Imagen is a Diffusion model, which learns to convert a pattern of random dots to images. These images first start as low resolution and then progressively increase in resolution. Recently, Diffusion models have seen success in both image and audio tasks like enhancing image resolution, recoloring black and white photos, editing regions of an image, uncropping images, and text-to-speech synthesis.
Parti’s approach first converts a collection of images into a sequence of code entries, similar to puzzle pieces. A given text prompt is then translated into these code entries and a new image is created. This approach takes advantage of existing research and infrastructure for large language models such as PaLM and is critical for handling long, complex text prompts and producing high-quality images.
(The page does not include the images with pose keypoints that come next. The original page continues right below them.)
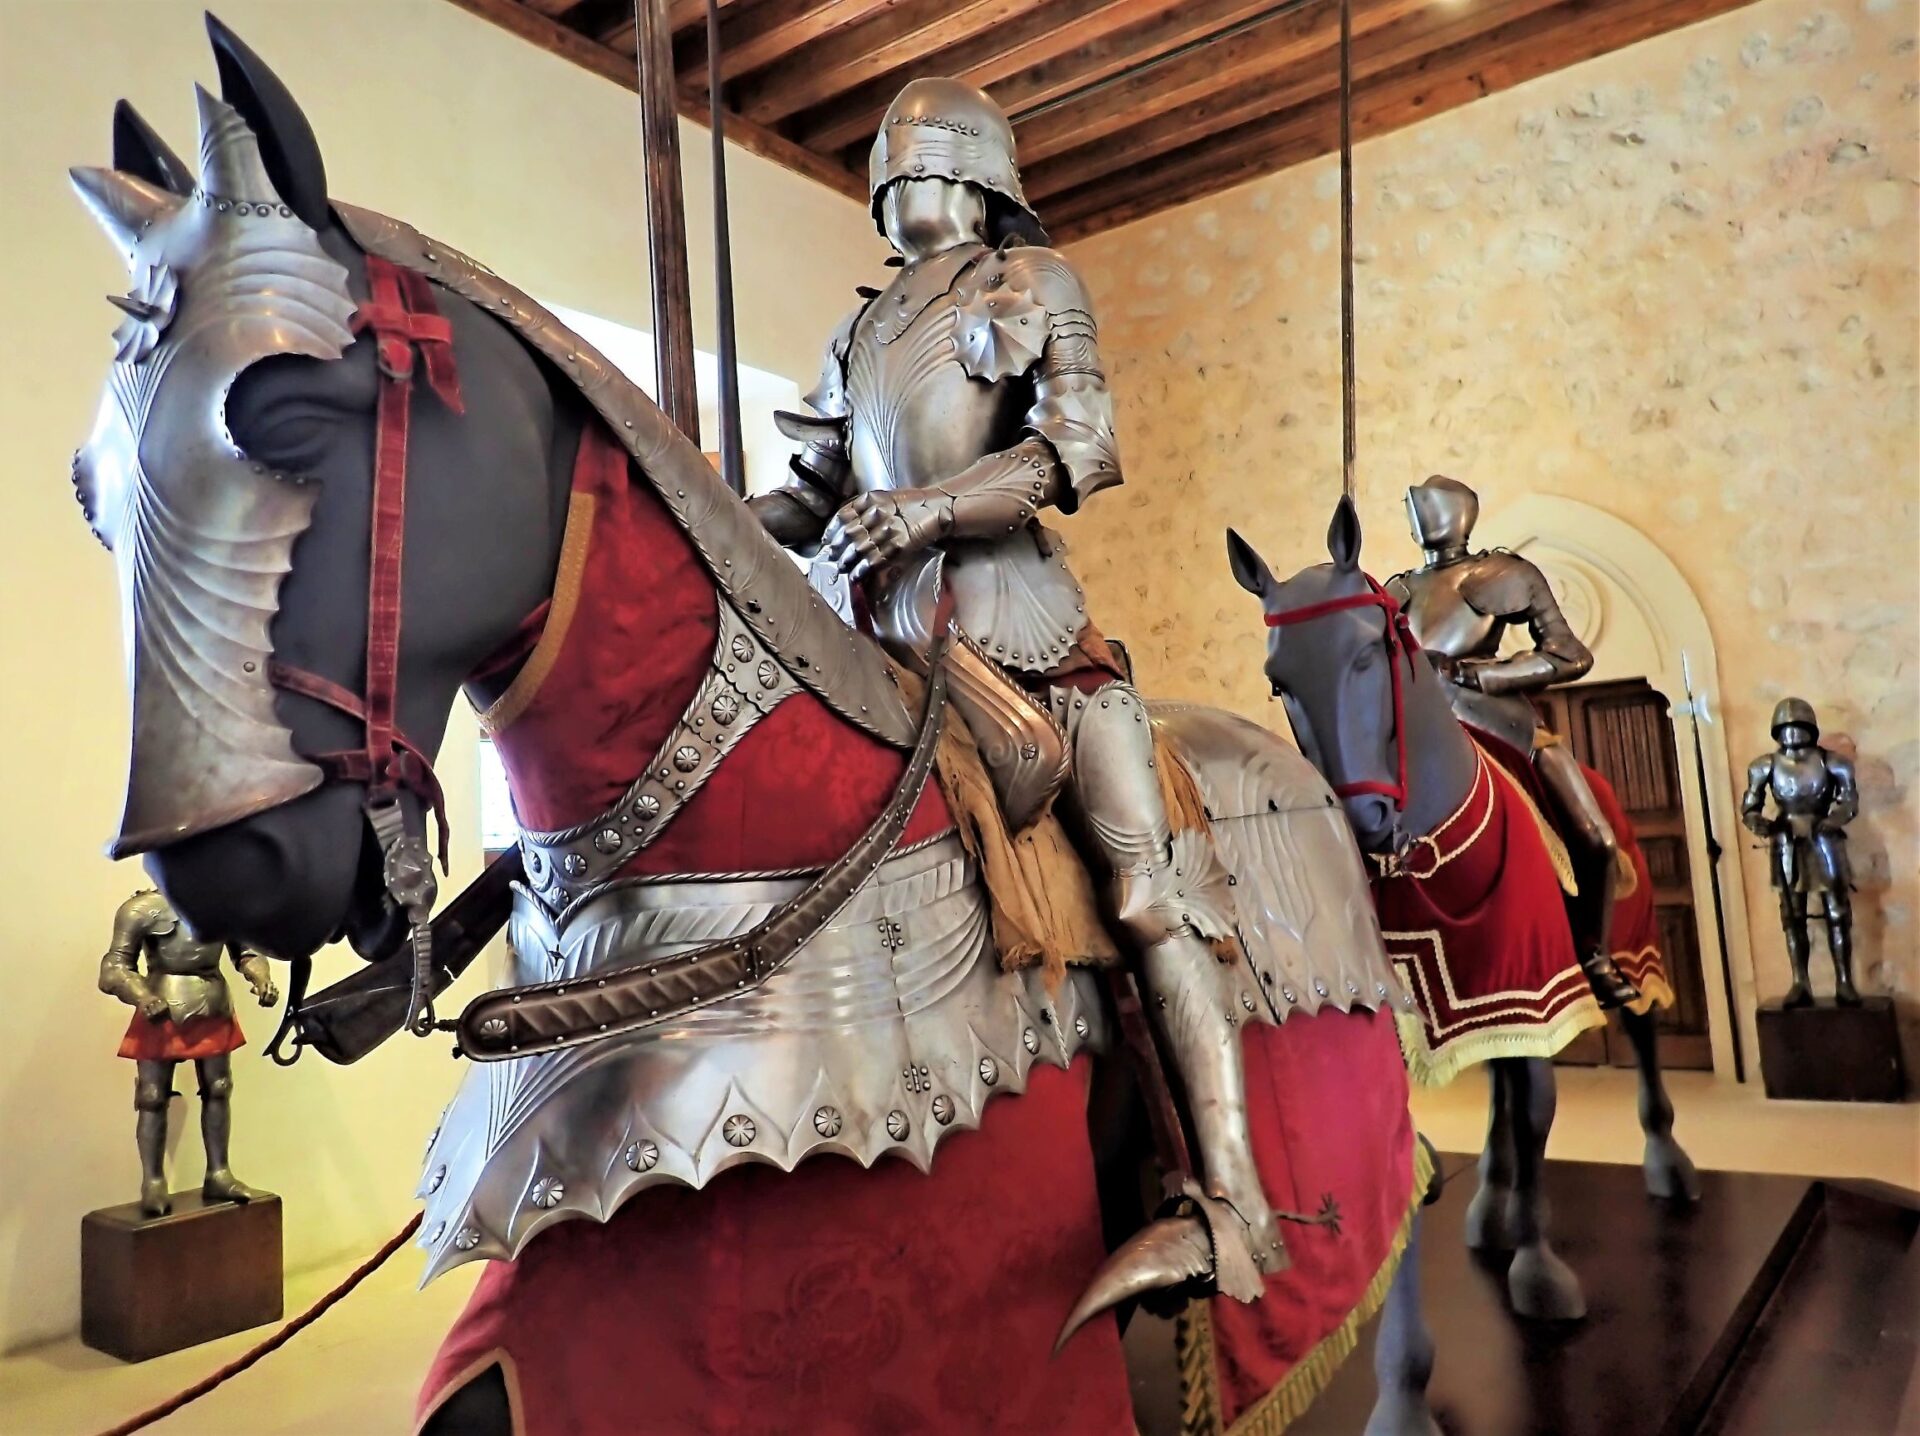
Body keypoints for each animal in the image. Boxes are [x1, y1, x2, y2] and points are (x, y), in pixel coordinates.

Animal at [67, 19, 1436, 1436]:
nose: (232, 865)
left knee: (1165, 926)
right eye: (89, 491)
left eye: (285, 413)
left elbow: (1068, 441)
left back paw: (1230, 1240)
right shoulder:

These models have many limitations. For example, neither can reliably produce specific counts of objects (e.g. “ten apples”), nor place them correctly based on specific spatial descriptions (e.g. “a red sphere to the left of a blue block with a yellow triangle on it”). Also, as prompts become more complex, the models begin to falter, either missing details or introducing details that were not provided in the prompt. These behaviors are a result of several shortcomings, including lack of explicit training material, limited data representation, and lack of 3D awareness. We hope to address these gaps through broader representations and more effective integration into the text-to-image generation process.